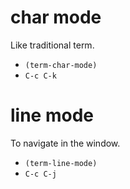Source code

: <!-- TITLE: Emacs/Term -->
<!-- SUBTITLE: A quick summary of Termmode -->

# char mode
Like traditional term.

* `(term-char-mode)`
* `C-c C-k`

# line mode
To navigate in the window.

* `(term-line-mode)`
* `C-c C-j`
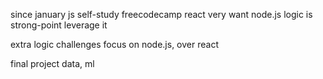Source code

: since january js self-study
freecodecamp
react very want
node.js
logic is strong-point
	leverage it

extra logic challenges
focus on node.js, over react

final project
	data, ml

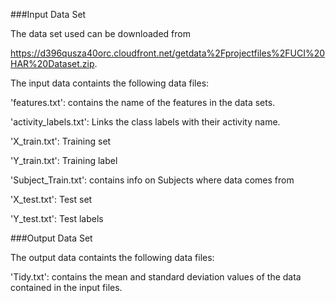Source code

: 


###Input Data Set

The data set used can be downloaded from 

https://d396qusza40orc.cloudfront.net/getdata%2Fprojectfiles%2FUCI%20HAR%20Dataset.zip.


The input data containts the following data files:

'features.txt': contains the name of the features in the data sets.

'activity_labels.txt': Links the class labels with their activity name.

'X_train.txt': Training set

'Y_train.txt': Training label

'Subject_Train.txt': contains info on Subjects where data comes from

'X_test.txt': Test set

'Y_test.txt': Test labels

###Output Data Set


The output data containts the following data files:

'Tidy.txt': contains the mean and standard deviation values of the data contained in the input files.


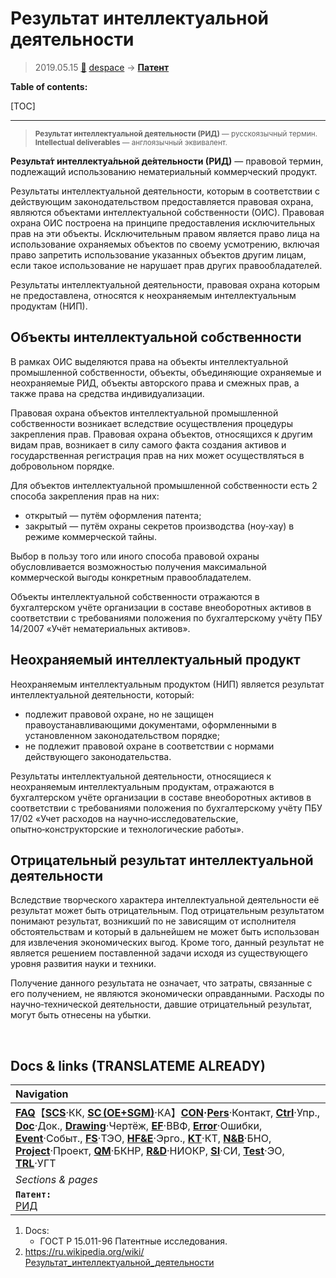 # Результат интеллектуальной деятельности
> 2019.05.15 [🚀](../index/index.md) [despace](index.md) → **[Патент](patent.md)**

**Table of contents:**

[TOC]

---

> <small>**Результат интеллектуальной деятельности (РИД)** — русскоязычный термин. **Intellectual deliverables** — англоязычный эквивалент.</small>

**Результа́т интеллектуа́льной де́ятельности (РИД)** — правовой термин, подлежащий использованию нематериальный коммерческий продукт.

Результаты интеллектуальной деятельности, которым в соответствии с действующим законодательством предоставляется правовая охрана, являются объектами интеллектуальной собственности (ОИС). Правовая охрана ОИС построена на принципе предоставления исключительных прав на эти объекты. Исключительным правом является право лица на использование охраняемых объектов по своему усмотрению, включая право запретить использование указанных объектов другим лицам, если такое использование не нарушает прав других правообладателей.

Результаты интеллектуальной деятельности, правовая охрана которым не предоставлена, относятся к неохраняемым интеллектуальным продуктам (НИП).



## Объекты интеллектуальной собственности
В рамках ОИС выделяются права на объекты интеллектуальной промышленной собственности, объекты, объединяющие охраняемые и неохраняемые РИД, объекты авторского права и смежных прав, а также права на средства индивидуализации.

Правовая охрана объектов интеллектуальной промышленной собственности возникает вследствие осуществления процедуры закрепления прав. Правовая охрана объектов, относящихся к другим видам прав, возникает в силу самого факта создания активов и государственная регистрация прав на них может осуществляться в добровольном порядке.

Для объектов интеллектуальной промышленной собственности есть 2 способа закрепления прав на них:

   - открытый — путём оформления патента;
   - закрытый — путём охраны секретов производства (ноу‑хау) в режиме коммерческой тайны.

Выбор в пользу того или иного способа правовой охраны обусловливается возможностью получения максимальной коммерческой выгоды конкретным правообладателем.

Объекты интеллектуальной собственности отражаются в бухгалтерском учёте организации в составе внеоборотных активов в соответствии с требованиями положения по бухгалтерскому учёту ПБУ 14/2007 «Учёт нематериальных активов».



## Неохраняемый интеллектуальный продукт

Неохраняемым интеллектуальным продуктом (НИП) является результат интеллектуальной деятельности, который:

   - подлежит правовой охране, но не защищен правоустанавливающими документами, оформленными в установленном законодательством порядке;
   - не подлежит правовой охране в соответствии с нормами действующего законодательства.

Результаты интеллектуальной деятельности, относящиеся к неохраняемым интеллектуальным продуктам, отражаются в бухгалтерском учёте организации в составе внеоборотных активов в соответствии с требованиями положения по бухгалтерскому учёту ПБУ 17/02 «Учет расходов на научно‑исследовательские, опытно‑конструкторские и технологические работы».



## Отрицательный результат интеллектуальной деятельности

Вследствие творческого характера интеллектуальной деятельности её результат может быть отрицательным. Под отрицательным результатом понимают результат, возникший по не зависящим от исполнителя обстоятельствам и который в дальнейшем не может быть использован для извлечения экономических выгод. Кроме того, данный результат не является решением поставленной задачи исходя из существующего уровня развития науки и техники.

Получение данного результата не означает, что затраты, связанные с его получением, не являются экономически оправданными. Расходы по научно‑технической деятельности, давшие отрицательный результат, могут быть отнесены на убытки. 



<p style="page-break-after:always"> </p>

## Docs & links (TRANSLATEME ALREADY)
|Navigation|
|:-|
|**[FAQ](faq.md)**【**[SCS](scs.md)**·КК, **[SC (OE+SGM)](sc.md)**·КА】**[CON](contact.md)·[Pers](person.md)**·Контакт, **[Ctrl](control.md)**·Упр., **[Doc](doc.md)**·Док., **[Drawing](drawing.md)**·Чертёж, **[EF](ef.md)**·ВВФ, **[Error](error.md)**·Ошибки, **[Event](event.md)**·Событ., **[FS](fs.md)**·ТЭО, **[HF&E](hfe.md)**·Эрго., **[KT](kt.md)**·КТ, **[N&B](nnb.md)**·БНО, **[Project](project.md)**·Проект, **[QM](qm.md)**·БКНР, **[R&D](rnd.md)**·НИОКР, **[SI](si.md)**·СИ, **[Test](test.md)**·ЭО, **[TRL](trl.md)**·УГТ|
|*Sections & pages*|
|**`Патент:`**<br> [РИД](intel_deliv.md)|

   1. Docs:
      - ГОСТ Р 15.011-96 Патентные исследования.
   1. <https://ru.wikipedia.org/wiki/Результат_интеллектуальной_деятельности>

::::::

**ACTIVITY**
Please copy exactly the lines from the one that contains "- не подлежит" up to and including the final line of the listing above.

**EXPECTED OUTPUT**
   - не подлежит правовой охране в соответствии с нормами действующего законодательства.

Результаты интеллектуальной деятельности, относящиеся к неохраняемым интеллектуальным продуктам, отражаются в бухгалтерском учёте организации в составе внеоборотных активов в соответствии с требованиями положения по бухгалтерскому учёту ПБУ 17/02 «Учет расходов на научно‑исследовательские, опытно‑конструкторские и технологические работы».



## Отрицательный результат интеллектуальной деятельности

Вследствие творческого характера интеллектуальной деятельности её результат может быть отрицательным. Под отрицательным результатом понимают результат, возникший по не зависящим от исполнителя обстоятельствам и который в дальнейшем не может быть использован для извлечения экономических выгод. Кроме того, данный результат не является решением поставленной задачи исходя из существующего уровня развития науки и техники.

Получение данного результата не означает, что затраты, связанные с его получением, не являются экономически оправданными. Расходы по научно‑технической деятельности, давшие отрицательный результат, могут быть отнесены на убытки. 



<p style="page-break-after:always"> </p>

## Docs & links (TRANSLATEME ALREADY)
|Navigation|
|:-|
|**[FAQ](faq.md)**【**[SCS](scs.md)**·КК, **[SC (OE+SGM)](sc.md)**·КА】**[CON](contact.md)·[Pers](person.md)**·Контакт, **[Ctrl](control.md)**·Упр., **[Doc](doc.md)**·Док., **[Drawing](drawing.md)**·Чертёж, **[EF](ef.md)**·ВВФ, **[Error](error.md)**·Ошибки, **[Event](event.md)**·Событ., **[FS](fs.md)**·ТЭО, **[HF&E](hfe.md)**·Эрго., **[KT](kt.md)**·КТ, **[N&B](nnb.md)**·БНО, **[Project](project.md)**·Проект, **[QM](qm.md)**·БКНР, **[R&D](rnd.md)**·НИОКР, **[SI](si.md)**·СИ, **[Test](test.md)**·ЭО, **[TRL](trl.md)**·УГТ|
|*Sections & pages*|
|**`Патент:`**<br> [РИД](intel_deliv.md)|

   1. Docs:
      - ГОСТ Р 15.011-96 Патентные исследования.
   1. <https://ru.wikipedia.org/wiki/Результат_интеллектуальной_деятельности>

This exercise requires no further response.